ELLE. Alors, où posez-vous la limite ? Une femme célibataire pourrait-elle avoir accès à la GPA ?

Élisabeth Badinter. Moralement, je suis pour. Tout comme je suis pour que les célibataires aient accès à la procréation médicalement assistée. Mais je crois qu’il faudrait dissocier les deux débats. Pour la PMA, les enjeux ne sont pas aussi lourds que pour la GPA.

ELLE. Pas de limite d’âge non plus ? Bientôt, on pourra congeler ses ovocytes. La question de savoir jusqu’à quel âge on pourra les réimplanter va se poser…
Élisabeth Badinter. Je trouve très bien que, jeune, on puisse congeler ses propres ovocytes pour plus tard, vu les difficultés qu’ont les femmes à avoir des enfants après 35 ans. Mais, à mes yeux, ce serait irresponsable de le faire après la ménopause. Vous imaginez un enfant de 20 ans avec une mère de 70 ans atteinte d’Alzheimer ? On ne peut imposer cela à un enfant. Ma limite, c’est l’intérêt de l’enfant.
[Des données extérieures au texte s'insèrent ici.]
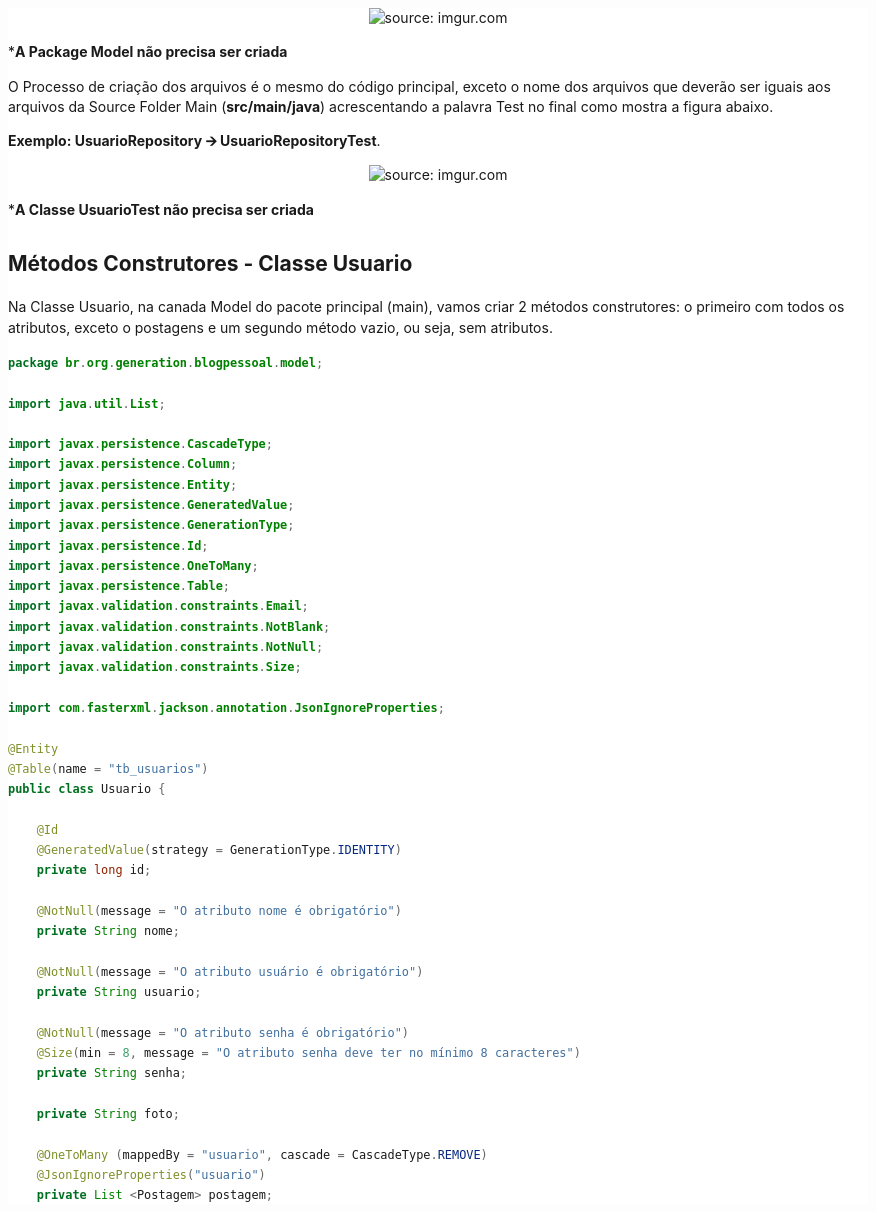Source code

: <div align="center"><img src="https://i.imgur.com/oExK6OD.png" title="source: imgur.com" /></div>

***A Package Model não precisa ser criada**

O Processo de criação dos arquivos é o mesmo do código principal, exceto o nome dos arquivos que deverão ser iguais aos arquivos da Source Folder Main (**src/main/java**) acrescentando a palavra Test no final como mostra a figura abaixo. 

<b>Exemplo: </b>
<b>UsuarioRepository 🡪 UsuarioRepositoryTest</b>.

<div align="center"><img src="https://i.imgur.com/jWOsW9c.png" title="source: imgur.com" /></div>

***A Classe UsuarioTest não precisa ser criada**



<h2 id="mcon">Métodos Construtores - Classe Usuario</h2>



Na Classe Usuario, na canada Model do pacote principal (main), vamos criar 2 métodos construtores: o primeiro com todos os atributos, exceto o postagens e um segundo método vazio, ou seja, sem atributos.

```java
package br.org.generation.blogpessoal.model;

import java.util.List;

import javax.persistence.CascadeType;
import javax.persistence.Column;
import javax.persistence.Entity;
import javax.persistence.GeneratedValue;
import javax.persistence.GenerationType;
import javax.persistence.Id;
import javax.persistence.OneToMany;
import javax.persistence.Table;
import javax.validation.constraints.Email;
import javax.validation.constraints.NotBlank;
import javax.validation.constraints.NotNull;
import javax.validation.constraints.Size;

import com.fasterxml.jackson.annotation.JsonIgnoreProperties;

@Entity
@Table(name = "tb_usuarios")
public class Usuario {

	@Id
	@GeneratedValue(strategy = GenerationType.IDENTITY)
	private long id;
	
	@NotNull(message = "O atributo nome é obrigatório")
	private String nome;
	
	@NotNull(message = "O atributo usuário é obrigatório")
	private String usuario;
	
	@NotNull(message = "O atributo senha é obrigatório")
	@Size(min = 8, message = "O atributo senha deve ter no mínimo 8 caracteres")
	private String senha;
	
    private String foto;
    
	@OneToMany (mappedBy = "usuario", cascade = CascadeType.REMOVE)
	@JsonIgnoreProperties("usuario")
	private List <Postagem> postagem;
```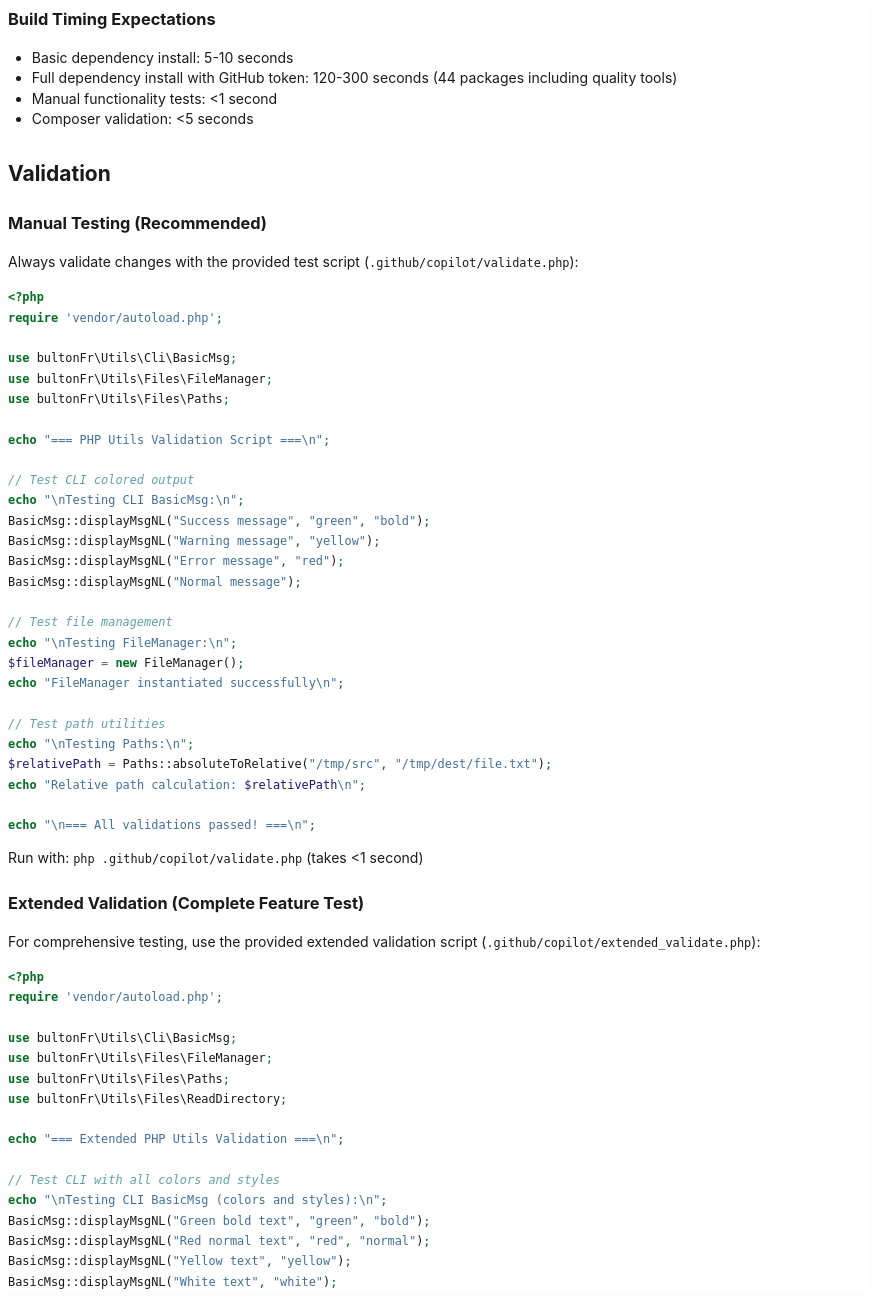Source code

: ### Build Timing Expectations
- Basic dependency install: 5-10 seconds
- Full dependency install with GitHub token: 120-300 seconds (44 packages including quality tools)
- Manual functionality tests: <1 second
- Composer validation: <5 seconds

## Validation

### Manual Testing (Recommended)
Always validate changes with the provided test script (`.github/copilot/validate.php`):

```php
<?php
require 'vendor/autoload.php';

use bultonFr\Utils\Cli\BasicMsg;
use bultonFr\Utils\Files\FileManager;
use bultonFr\Utils\Files\Paths;

echo "=== PHP Utils Validation Script ===\n";

// Test CLI colored output
echo "\nTesting CLI BasicMsg:\n";
BasicMsg::displayMsgNL("Success message", "green", "bold");
BasicMsg::displayMsgNL("Warning message", "yellow");
BasicMsg::displayMsgNL("Error message", "red");
BasicMsg::displayMsgNL("Normal message");

// Test file management
echo "\nTesting FileManager:\n";
$fileManager = new FileManager();
echo "FileManager instantiated successfully\n";

// Test path utilities
echo "\nTesting Paths:\n";
$relativePath = Paths::absoluteToRelative("/tmp/src", "/tmp/dest/file.txt");
echo "Relative path calculation: $relativePath\n";

echo "\n=== All validations passed! ===\n";
```

Run with: `php .github/copilot/validate.php` (takes <1 second)

### Extended Validation (Complete Feature Test)
For comprehensive testing, use the provided extended validation script (`.github/copilot/extended_validate.php`):

```php
<?php
require 'vendor/autoload.php';

use bultonFr\Utils\Cli\BasicMsg;
use bultonFr\Utils\Files\FileManager;
use bultonFr\Utils\Files\Paths;
use bultonFr\Utils\Files\ReadDirectory;

echo "=== Extended PHP Utils Validation ===\n";

// Test CLI with all colors and styles
echo "\nTesting CLI BasicMsg (colors and styles):\n";
BasicMsg::displayMsgNL("Green bold text", "green", "bold");
BasicMsg::displayMsgNL("Red normal text", "red", "normal");
BasicMsg::displayMsgNL("Yellow text", "yellow");
BasicMsg::displayMsgNL("White text", "white");
```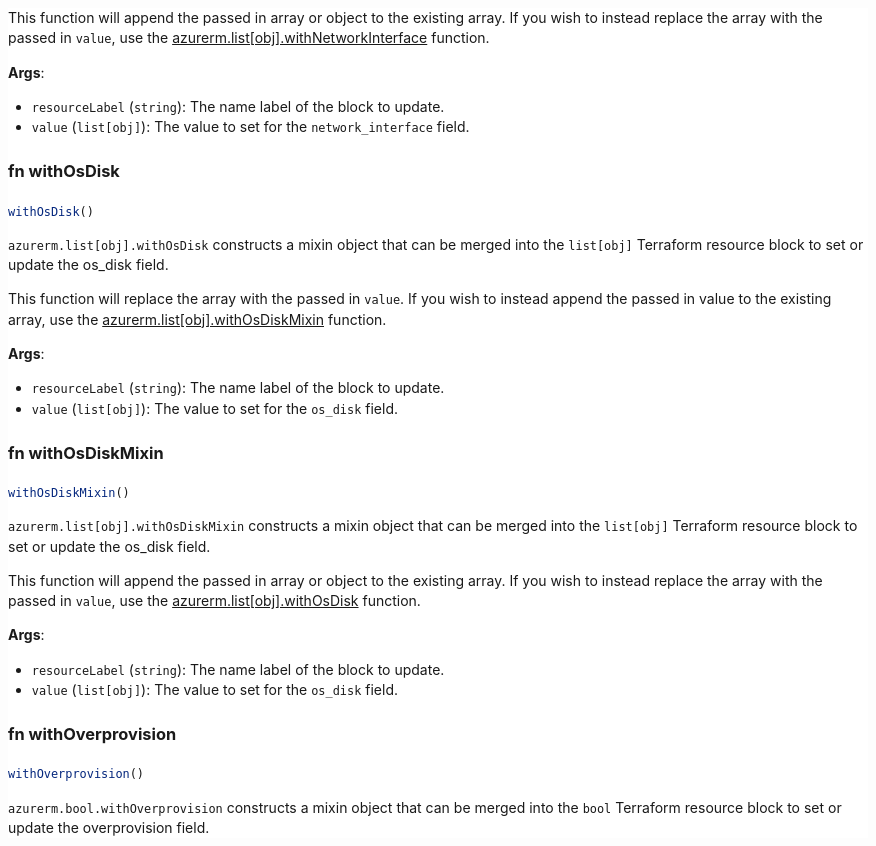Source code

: This function will append the passed in array or object to the existing array. If you wish
to instead replace the array with the passed in `value`, use the [azurerm.list[obj].withNetworkInterface](TODO)
function.


**Args**:
  - `resourceLabel` (`string`): The name label of the block to update.
  - `value` (`list[obj]`): The value to set for the `network_interface` field.


### fn withOsDisk

```ts
withOsDisk()
```

`azurerm.list[obj].withOsDisk` constructs a mixin object that can be merged into the `list[obj]`
Terraform resource block to set or update the os_disk field.

This function will replace the array with the passed in `value`. If you wish to instead append the
passed in value to the existing array, use the [azurerm.list[obj].withOsDiskMixin](TODO) function.


**Args**:
  - `resourceLabel` (`string`): The name label of the block to update.
  - `value` (`list[obj]`): The value to set for the `os_disk` field.


### fn withOsDiskMixin

```ts
withOsDiskMixin()
```

`azurerm.list[obj].withOsDiskMixin` constructs a mixin object that can be merged into the `list[obj]`
Terraform resource block to set or update the os_disk field.

This function will append the passed in array or object to the existing array. If you wish
to instead replace the array with the passed in `value`, use the [azurerm.list[obj].withOsDisk](TODO)
function.


**Args**:
  - `resourceLabel` (`string`): The name label of the block to update.
  - `value` (`list[obj]`): The value to set for the `os_disk` field.


### fn withOverprovision

```ts
withOverprovision()
```

`azurerm.bool.withOverprovision` constructs a mixin object that can be merged into the `bool`
Terraform resource block to set or update the overprovision field.

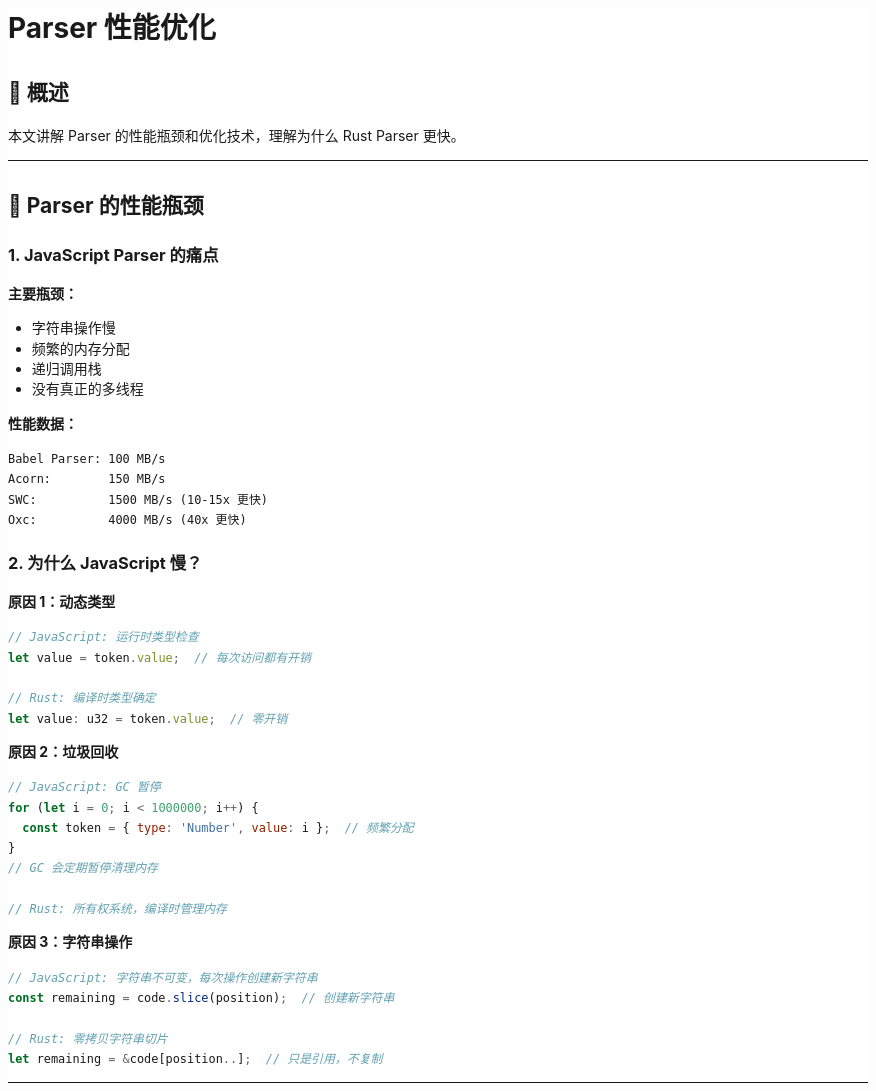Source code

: # Parser 性能优化

## 📖 概述

本文讲解 Parser 的性能瓶颈和优化技术，理解为什么 Rust Parser 更快。

---

## 🐌 Parser 的性能瓶颈

### 1. JavaScript Parser 的痛点

**主要瓶颈：**
- 字符串操作慢
- 频繁的内存分配
- 递归调用栈
- 没有真正的多线程

**性能数据：**
```
Babel Parser: 100 MB/s
Acorn:        150 MB/s
SWC:          1500 MB/s (10-15x 更快)
Oxc:          4000 MB/s (40x 更快)
```

### 2. 为什么 JavaScript 慢？

**原因 1：动态类型**
```javascript
// JavaScript: 运行时类型检查
let value = token.value;  // 每次访问都有开销

// Rust: 编译时类型确定
let value: u32 = token.value;  // 零开销
```

**原因 2：垃圾回收**
```javascript
// JavaScript: GC 暂停
for (let i = 0; i < 1000000; i++) {
  const token = { type: 'Number', value: i };  // 频繁分配
}
// GC 会定期暂停清理内存

// Rust: 所有权系统，编译时管理内存
```

**原因 3：字符串操作**
```javascript
// JavaScript: 字符串不可变，每次操作创建新字符串
const remaining = code.slice(position);  // 创建新字符串

// Rust: 零拷贝字符串切片
let remaining = &code[position..];  // 只是引用，不复制
```

---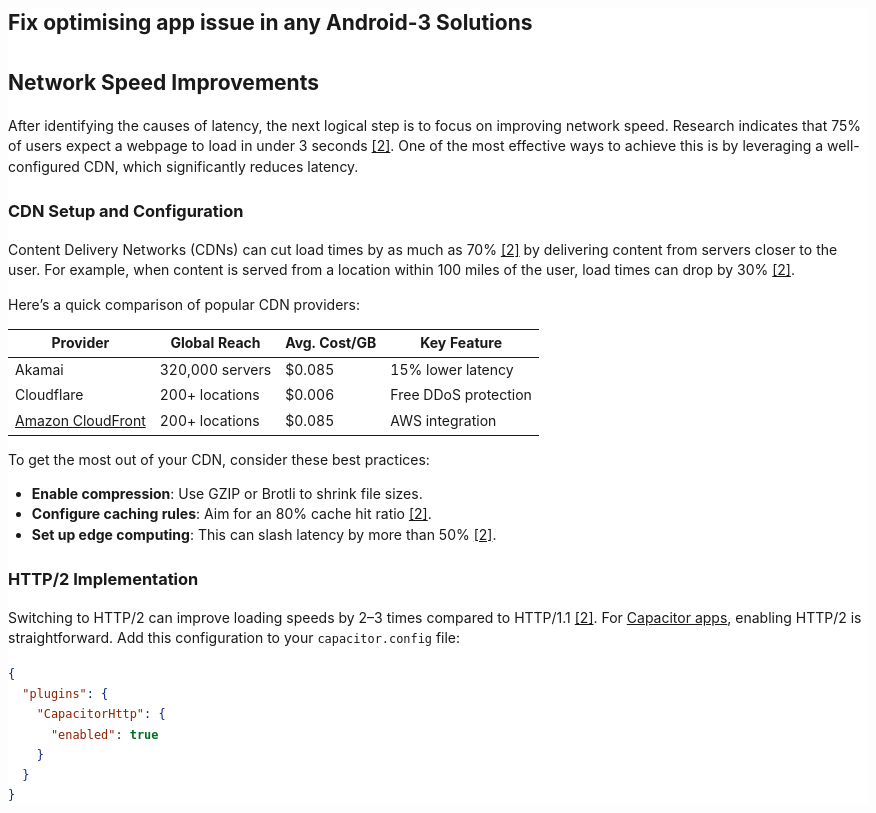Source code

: ## Fix optimising app issue in any Android-3 Solutions

<iframe src="https://www.youtube.com/embed/iLm5FGBbiow" aria-label="YouTube video player" frameborder="0" allow="accelerometer; autoplay; clipboard-write; encrypted-media; gyroscope; picture-in-picture; web-share" referrerpolicy="strict-origin-when-cross-origin" style="width: 100%; height: 500px;" allowfullscreen></iframe>

## Network Speed Improvements

After identifying the causes of latency, the next logical step is to focus on improving network speed. Research indicates that 75% of users expect a webpage to load in under 3 seconds [\[2\]](https://moldstud.com/articles/p-enhancing-custom-android-app-performance-with-cdn-a-comprehensive-guide). One of the most effective ways to achieve this is by leveraging a well-configured CDN, which significantly reduces latency.

### CDN Setup and Configuration

Content Delivery Networks (CDNs) can cut load times by as much as 70% [\[2\]](https://moldstud.com/articles/p-enhancing-custom-android-app-performance-with-cdn-a-comprehensive-guide) by delivering content from servers closer to the user. For example, when content is served from a location within 100 miles of the user, load times can drop by 30% [\[2\]](https://moldstud.com/articles/p-enhancing-custom-android-app-performance-with-cdn-a-comprehensive-guide).

Here’s a quick comparison of popular CDN providers:

| Provider | Global Reach | Avg. Cost/GB | Key Feature |
| --- | --- | --- | --- |
| Akamai | 320,000 servers | $0.085 | 15% lower latency |
| Cloudflare | 200+ locations | $0.006 | Free DDoS protection |
| [Amazon CloudFront](https://aws.amazon.com/cloudfront/) | 200+ locations | $0.085 | AWS integration |

To get the most out of your CDN, consider these best practices:

-   **Enable compression**: Use GZIP or Brotli to shrink file sizes.
-   **Configure caching rules**: Aim for an 80% cache hit ratio [\[2\]](https://moldstud.com/articles/p-enhancing-custom-android-app-performance-with-cdn-a-comprehensive-guide).
-   **Set up edge computing**: This can slash latency by more than 50% [\[2\]](https://moldstud.com/articles/p-enhancing-custom-android-app-performance-with-cdn-a-comprehensive-guide).

### HTTP/2 Implementation

Switching to HTTP/2 can improve loading speeds by 2–3 times compared to HTTP/1.1 [\[2\]](https://moldstud.com/articles/p-enhancing-custom-android-app-performance-with-cdn-a-comprehensive-guide). For [Capacitor apps](https://capgo.app/blog/capacitor-comprehensive-guide/), enabling HTTP/2 is straightforward. Add this configuration to your `capacitor.config` file:

```json
{
  "plugins": {
    "CapacitorHttp": {
      "enabled": true
    }
  }
}
```
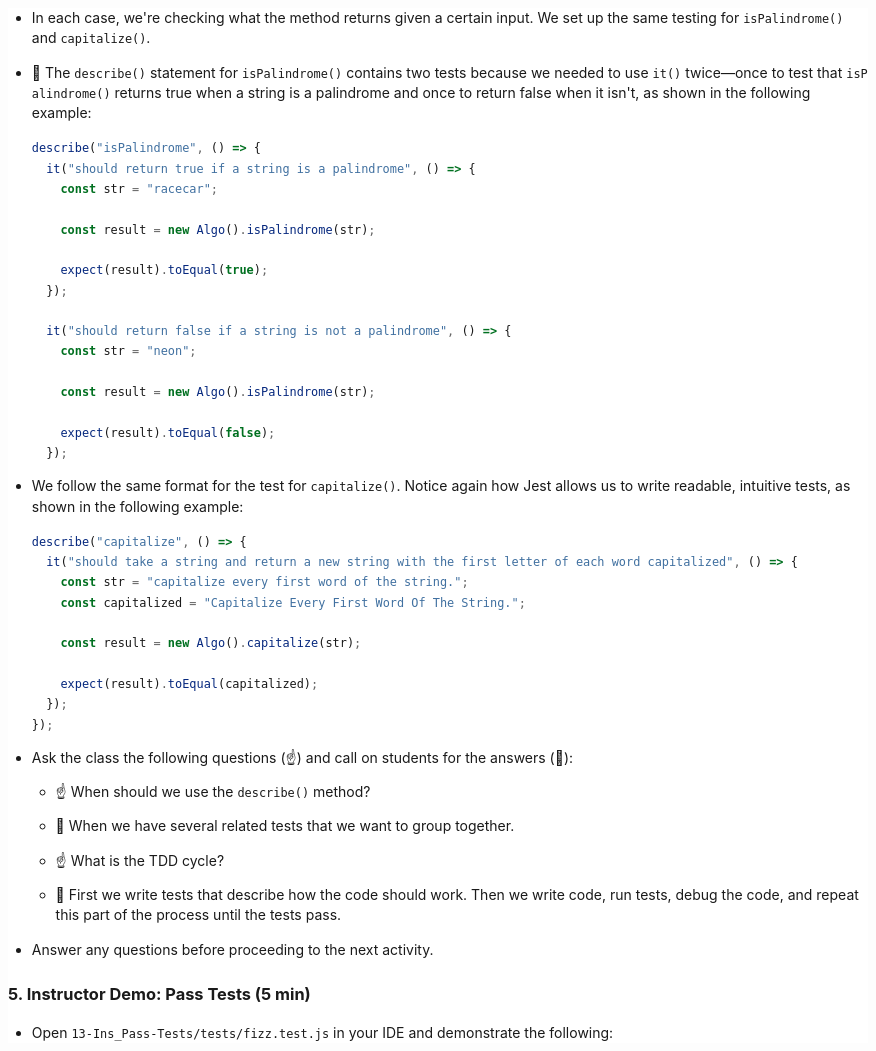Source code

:   * In each case, we're checking what the method returns given a certain input. We set up the same testing for `isPalindrome()` and `capitalize()`.
  
  * 🔑 The `describe()` statement for `isPalindrome()` contains two tests because we needed to use `it()` twice&mdash;once to test that `isPalindrome()` returns true when a string is a palindrome and once to return false when it isn't, as shown in the following example:

    ```js
    describe("isPalindrome", () => {
      it("should return true if a string is a palindrome", () => {
        const str = "racecar";

        const result = new Algo().isPalindrome(str);

        expect(result).toEqual(true);
      });

      it("should return false if a string is not a palindrome", () => {
        const str = "neon";

        const result = new Algo().isPalindrome(str);

        expect(result).toEqual(false);
      });
    ```

  * We follow the same format for the test for `capitalize()`. Notice again how Jest allows us to write readable, intuitive tests, as shown in the following example:

    ```js
    describe("capitalize", () => {
      it("should take a string and return a new string with the first letter of each word capitalized", () => {
        const str = "capitalize every first word of the string.";
        const capitalized = "Capitalize Every First Word Of The String.";

        const result = new Algo().capitalize(str);

        expect(result).toEqual(capitalized);
      });
    });
    ```

* Ask the class the following questions (☝️) and call on students for the answers (🙋):

  * ☝️ When should we use the `describe()` method?

  * 🙋 When we have several related tests that we want to group together.

  * ☝️ What is the TDD cycle?

  * 🙋 First we write tests that describe how the code should work. Then we write code, run tests, debug the code, and repeat this part of the process until the tests pass.

* Answer any questions before proceeding to the next activity.

### 5. Instructor Demo: Pass Tests (5 min)

* Open `13-Ins_Pass-Tests/tests/fizz.test.js` in your IDE and demonstrate the following:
ELLE. On voit bien qu’il est de plus en plus difficile de poser des limites dans une société où, en outre, on se base sur l’égalité. Pourquoi ne pas dire oui à tout le monde ?
Élisabeth Badinter. Ce serait oublier la prise en compte de l’intérêt de l’enfant. Je n’ai trouvé légitime l’homoparentalité que quand j’ai lu les premières études publiées en 1988, concernant les enfants de couples homos. Quand je me suis rendu compte que ces enfants ne sont ni plus heureux ni plus malheureux que les enfants d’hétérosexuels, j’ai forgé ma conviction profonde que ce sont des familles comme les autres. Il faut arrêter de penser que la famille naturelle, parce qu’elle est naturelle, est le modèle.

ELLE. Certaines féministes voient dans l’ouverture de la GPA aux couples d’hommes une façon d’évincer les femmes de la filiation. Que répondez-vous ?
Élisabeth Badinter. Cet argument de l’utilisation du corps des femmes pour le plaisir des hommes me paraît dépassé. Il sent la haine des hommes, qui, à cause de leur genre, seront toujours vus comme des oppresseurs. Pour moi, cela n’a pas de sens : les femmes qui feront cela, si la GPA est encadrée, n’y seront forcées par quiconque. Elles feront un don à des parents.